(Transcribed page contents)
*** Begin section ***
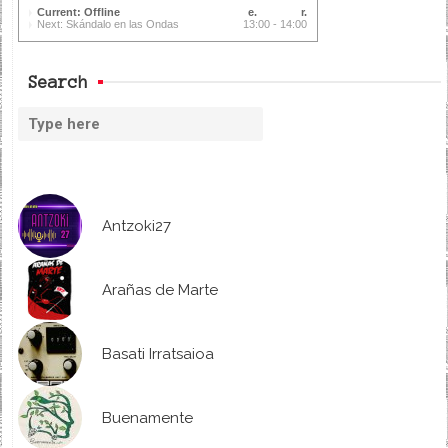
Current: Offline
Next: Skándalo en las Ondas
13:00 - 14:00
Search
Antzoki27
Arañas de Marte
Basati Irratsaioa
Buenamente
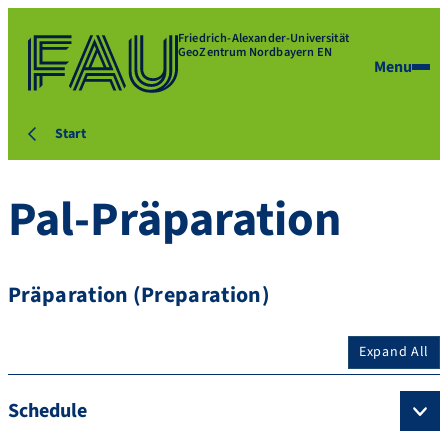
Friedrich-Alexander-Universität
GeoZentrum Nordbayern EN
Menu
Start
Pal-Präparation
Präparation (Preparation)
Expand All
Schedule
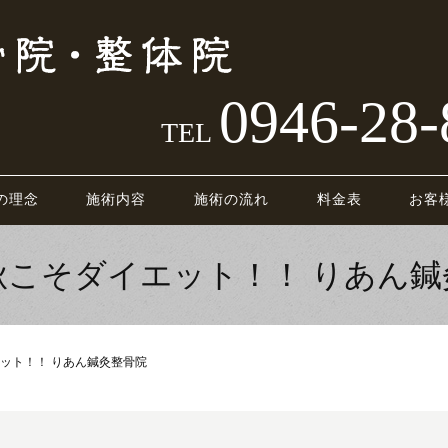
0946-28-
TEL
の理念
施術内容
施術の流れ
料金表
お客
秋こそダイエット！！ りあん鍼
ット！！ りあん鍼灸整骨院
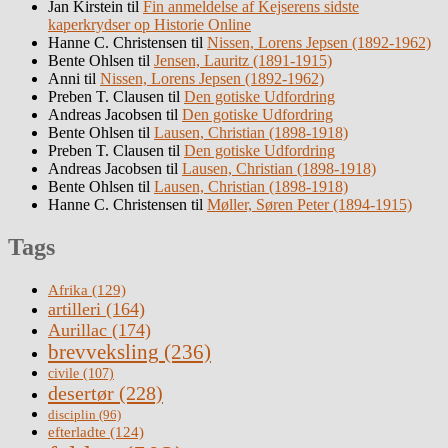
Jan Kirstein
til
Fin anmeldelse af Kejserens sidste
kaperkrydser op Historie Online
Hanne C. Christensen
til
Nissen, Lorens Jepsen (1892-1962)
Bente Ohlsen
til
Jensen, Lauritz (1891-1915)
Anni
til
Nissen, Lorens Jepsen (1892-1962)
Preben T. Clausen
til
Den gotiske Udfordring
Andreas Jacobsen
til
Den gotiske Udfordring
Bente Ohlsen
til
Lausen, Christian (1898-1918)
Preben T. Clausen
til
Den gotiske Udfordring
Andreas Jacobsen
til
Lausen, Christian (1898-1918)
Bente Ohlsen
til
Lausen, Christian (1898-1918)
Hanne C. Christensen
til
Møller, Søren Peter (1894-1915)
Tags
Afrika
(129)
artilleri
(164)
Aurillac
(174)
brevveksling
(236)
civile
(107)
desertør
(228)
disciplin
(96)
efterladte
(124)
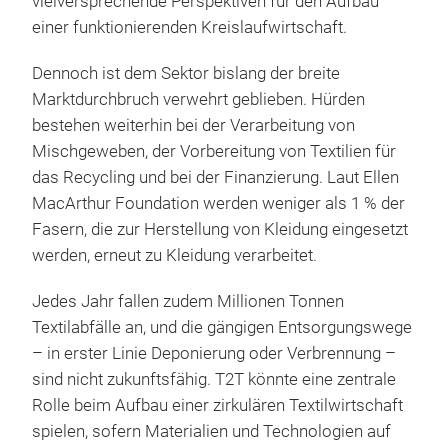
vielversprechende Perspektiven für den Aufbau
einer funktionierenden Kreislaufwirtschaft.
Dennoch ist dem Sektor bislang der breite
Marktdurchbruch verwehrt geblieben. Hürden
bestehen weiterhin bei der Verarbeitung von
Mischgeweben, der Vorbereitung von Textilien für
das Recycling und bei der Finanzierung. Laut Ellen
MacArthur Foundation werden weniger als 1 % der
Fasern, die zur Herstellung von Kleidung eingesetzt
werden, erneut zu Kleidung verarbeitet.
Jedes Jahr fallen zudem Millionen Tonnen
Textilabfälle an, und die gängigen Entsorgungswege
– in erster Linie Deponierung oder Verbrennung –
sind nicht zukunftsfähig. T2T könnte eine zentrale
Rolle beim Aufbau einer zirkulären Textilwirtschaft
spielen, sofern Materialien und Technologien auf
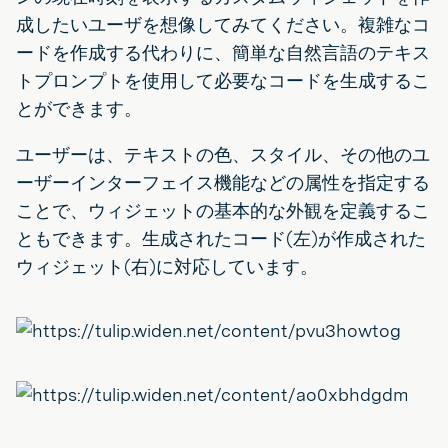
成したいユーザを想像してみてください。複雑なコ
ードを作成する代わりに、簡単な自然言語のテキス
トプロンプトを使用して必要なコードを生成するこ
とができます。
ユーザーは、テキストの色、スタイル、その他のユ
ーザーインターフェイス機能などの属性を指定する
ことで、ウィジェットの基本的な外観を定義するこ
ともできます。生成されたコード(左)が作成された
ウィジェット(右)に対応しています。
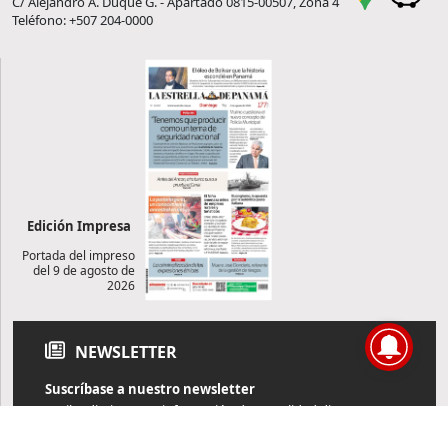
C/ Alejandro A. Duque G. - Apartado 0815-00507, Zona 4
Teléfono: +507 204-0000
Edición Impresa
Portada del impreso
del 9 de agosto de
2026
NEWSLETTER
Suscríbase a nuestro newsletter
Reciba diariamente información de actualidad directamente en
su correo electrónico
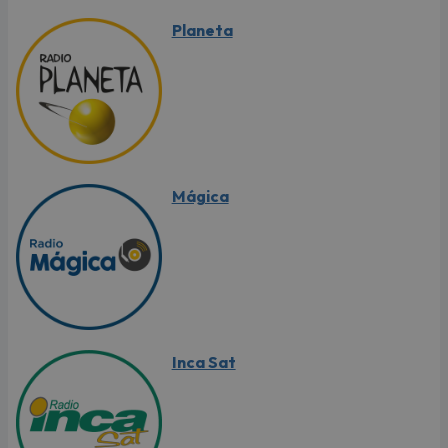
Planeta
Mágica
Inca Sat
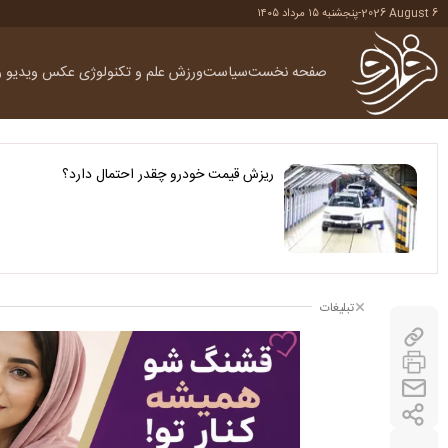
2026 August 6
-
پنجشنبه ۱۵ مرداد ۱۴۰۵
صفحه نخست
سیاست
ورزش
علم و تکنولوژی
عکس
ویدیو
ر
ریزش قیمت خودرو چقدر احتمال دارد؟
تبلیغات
*** End section ***
** Exercise details **
Write out every line of text from all of the records above word for word, in the same order. Leave out the picture markers.

** The answer **
Current: Offline
Next: Skándalo en las Ondas
13:00 - 14:00
Search
Antzoki27
Arañas de Marte
Basati Irratsaioa
Buenamente
Friedrich-Alexander-Universität
GeoZentrum Nordbayern EN
Menu
Start
Pal-Präparation
Präparation (Preparation)
Expand All
Schedule
0946-28-
TEL
の理念
施術内容
施術の流れ
料金表
お客
秋こそダイエット！！ りあん鍼
ット！！ りあん鍼灸整骨院
Jan Kirstein
til
Fin anmeldelse af Kejserens sidste
kaperkrydser op Historie Online
Hanne C. Christensen
til
Nissen, Lorens Jepsen (1892-1962)
Bente Ohlsen
til
Jensen, Lauritz (1891-1915)
Anni
til
Nissen, Lorens Jepsen (1892-1962)
Preben T. Clausen
til
Den gotiske Udfordring
Andreas Jacobsen
til
Den gotiske Udfordring
Bente Ohlsen
til
Lausen, Christian (1898-1918)
Preben T. Clausen
til
Den gotiske Udfordring
Andreas Jacobsen
til
Lausen, Christian (1898-1918)
Bente Ohlsen
til
Lausen, Christian (1898-1918)
Hanne C. Christensen
til
Møller, Søren Peter (1894-1915)
Tags
Afrika
(129)
artilleri
(164)
Aurillac
(174)
brevveksling
(236)
civile
(107)
desertør
(228)
disciplin
(96)
efterladte
(124)
vielversprechende Perspektiven für den Aufbau
einer funktionierenden Kreislaufwirtschaft.
Dennoch ist dem Sektor bislang der breite
Marktdurchbruch verwehrt geblieben. Hürden
bestehen weiterhin bei der Verarbeitung von
Mischgeweben, der Vorbereitung von Textilien für
das Recycling und bei der Finanzierung. Laut Ellen
MacArthur Foundation werden weniger als 1 % der
Fasern, die zur Herstellung von Kleidung eingesetzt
werden, erneut zu Kleidung verarbeitet.
Jedes Jahr fallen zudem Millionen Tonnen
Textilabfälle an, und die gängigen Entsorgungswege
– in erster Linie Deponierung oder Verbrennung –
sind nicht zukunftsfähig. T2T könnte eine zentrale
Rolle beim Aufbau einer zirkulären Textilwirtschaft
spielen, sofern Materialien und Technologien auf
成したいユーザを想像してみてください。複雑なコ
ードを作成する代わりに、簡単な自然言語のテキス
トプロンプトを使用して必要なコードを生成するこ
とができます。
ユーザーは、テキストの色、スタイル、その他のユ
ーザーインターフェイス機能などの属性を指定する
ことで、ウィジェットの基本的な外観を定義するこ
ともできます。生成されたコード(左)が作成された
ウィジェット(右)に対応しています。
C/ Alejandro A. Duque G. - Apartado 0815-00507, Zona 4
Teléfono: +507 204-0000
Edición Impresa
Portada del impreso
del 9 de agosto de
2026
NEWSLETTER
Suscríbase a nuestro newsletter
Reciba diariamente información de actualidad directamente en
su correo electrónico
Planeta
Mágica
Inca Sat
2026 August 6
-
پنجشنبه ۱۵ مرداد ۱۴۰۵
صفحه نخست
سیاست
ورزش
علم و تکنولوژی
عکس
ویدیو
ر
ریزش قیمت خودرو چقدر احتمال دارد؟
تبلیغات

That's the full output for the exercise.